Nothing and a whole lot!
That’s if Microsoft gets it right. First impressions appear to
be very promising and all indications show a much more powerful
RSS system, neatly integrated into the next version of Windows.
Could this finally mean the ‘coming of age’ for RSS?
But what does RSS mean to the average computer user at
this moment in time? Will people get RSS? Does Microsoft
have an education project on their hands with RSS?
Does DOS mean anything to you? If you’re like 95% of
computer users — probably not much. But that doesn’t
stop us from enjoying our computers and fully benefiting
from DOS. Sometimes complete ignorance is bless.
Unless you’re a techie and such technical stuff makes
your heart skip a beat, knowledge of such material is not
really required by the end-user. Fortunately, people don’t
have to understand ‘HTML’ to enjoy the Internet.
Likewise, knowledge of RSS is not important to the
ordinary computer or Internet user. Microsoft’s
RSS Longhorn puts RSS where it rightfully belongs,
in the background, invisible…seamlessly integrated
into your computing and web browsing experience.
It will make RSS an integral element of its new operating
system which has the code-name Longhorn. It will firmly
place RSS into the heart of your computing experience,
enriching and enhancing it in more ways than even Microsoft
is probably aware of yet!
RSS stands for ‘Really Simple Syndication’ and it has
long been associated with blogs and blogging because
they are written in RSS or XML format — code like HTML.
DOS stands for ‘Disk Operating System’ by the way
and it’s the platform for operating systems on your
computer. MS-DOS is the most widely used system.
Ignorance can sometimes be overrated.
Microsoft’s announcement of its plans to place RSS features
into its next Windows version, due out in 2006 and in servers
by 2007, is truly groundbreaking . You can read more about
Microsoft’s RSS plans here: Understanding RSS In The Next Windows.
This takes RSS out of just browsers and RSS readers (called
aggregators); and giving it much more powerful applications.
Most interesting is a new set of applications — Simple List
Extensions — allowing web sites to publish feeds containing
lists such as a wish list or top 10 list. Should make David
All kidding aside, for you, these RSS applications will
be very beneficial and rewarding. These applications will
make browsing, searching and subscribing to your favorite
information or sites a lot more easier. You can now take control
of your Internet, viewing and accessing the information you
want to digest.
It has many personal and business applications that will
take ‘keeping in touch’ to a new level. Calendars, events,
updates, personal photo albums…can all now be syndicated
with the new RSS platform.
What’s really important about Microsoft’s plans (I believe)

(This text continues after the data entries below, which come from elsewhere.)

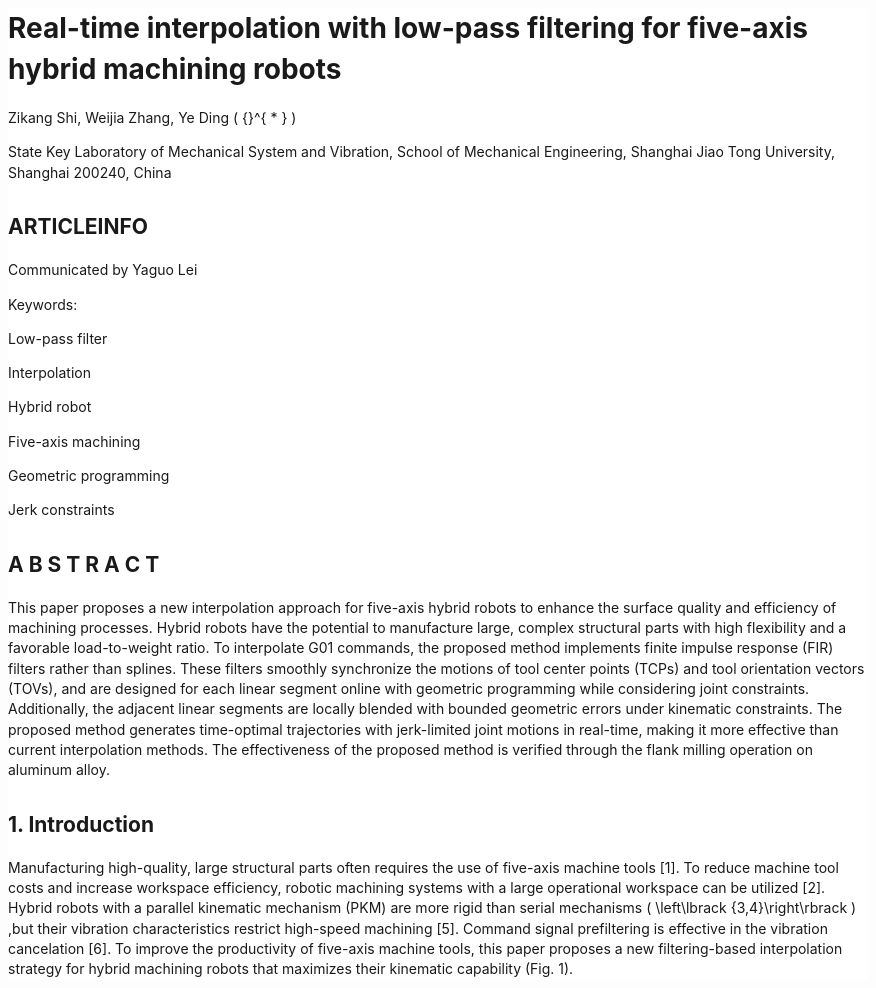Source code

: 



# Real-time interpolation with low-pass filtering for five-axis hybrid machining robots

Zikang Shi, Weijia Zhang, Ye Ding \( {}^{ * } \)

State Key Laboratory of Mechanical System and Vibration, School of Mechanical Engineering, Shanghai Jiao Tong University, Shanghai 200240, China

## ARTICLEINFO

Communicated by Yaguo Lei

Keywords:

Low-pass filter

Interpolation

Hybrid robot

Five-axis machining

Geometric programming

Jerk constraints

## A B S T R A C T

This paper proposes a new interpolation approach for five-axis hybrid robots to enhance the surface quality and efficiency of machining processes. Hybrid robots have the potential to manufacture large, complex structural parts with high flexibility and a favorable load-to-weight ratio. To interpolate G01 commands, the proposed method implements finite impulse response (FIR) filters rather than splines. These filters smoothly synchronize the motions of tool center points (TCPs) and tool orientation vectors (TOVs), and are designed for each linear segment online with geometric programming while considering joint constraints. Additionally, the adjacent linear segments are locally blended with bounded geometric errors under kinematic constraints. The proposed method generates time-optimal trajectories with jerk-limited joint motions in real-time, making it more effective than current interpolation methods. The effectiveness of the proposed method is verified through the flank milling operation on aluminum alloy.

## 1. Introduction

Manufacturing high-quality, large structural parts often requires the use of five-axis machine tools [1]. To reduce machine tool costs and increase workspace efficiency, robotic machining systems with a large operational workspace can be utilized [2]. Hybrid robots with a parallel kinematic mechanism (PKM) are more rigid than serial mechanisms \( \left\lbrack  {3,4}\right\rbrack \) ,but their vibration characteristics restrict high-speed machining [5]. Command signal prefiltering is effective in the vibration cancelation [6]. To improve the productivity of five-axis machine tools, this paper proposes a new filtering-based interpolation strategy for hybrid machining robots that maximizes their kinematic capability (Fig. 1).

is the fact that this now makes RSS legit. Lets face it,
outside of blogging and a few alert online marketers, RSS is
still not understood by most people.
But as stated before, people don’t have to understand ‘HTML’
to enjoy the Internet. They don’t really have to know about
servers, DOS, or even ISPs to get full benefit from the web.
Likewise, RSS doesn’t have to be known or even understood
by the majority of the people who will be using it.
But it’s helpful that you do understand for you the
future of RSS holds many treats and the full impact won’t
really be known for years. Under the Creative Commons license,
RSS applications could have a far reaching impact on your
computing world of the future.
The potential of RSS is enormous. It may even pave the way
for a ‘Billion Channel Internet’ — where each web site is
its own little broadcasting system. An interactive channel
that broadcasts audio and video to all interested subscribers.
Microsoft’s announcement may just be the nucleus of such
a system. Many components are already in place like podcasting,
broadcatching, data feeds, etc. and its not that great a leap
or too fantastical to imagine such a system will exist in
the very near future.
For RSS changes HOW information is transmitted on the
web…from a passive role to a more pro-active one.
Don’t come to us — we will deliver.
RSS is also one of the more democratic elements of the
web where the little guy has a say. It was more than
fitting that Microsoft’s RSS team met with Dave Winer
(Mr. RSS to those who keep a close watch on all things RSS)
and asked his opinions on these recent developments.
Ordinary Bloggers have preached the benefits of RSS syndication for so
long; the mantra was becoming a tiresome echo across the
web. No one seemed to be taking RSS seriously.
In that light, it can’t be understated that Microsoft’s
incorporation of RSS into Windows is one of those true
‘turning points’ that has to be acknowledged. It does
change how computers and the Internet will work.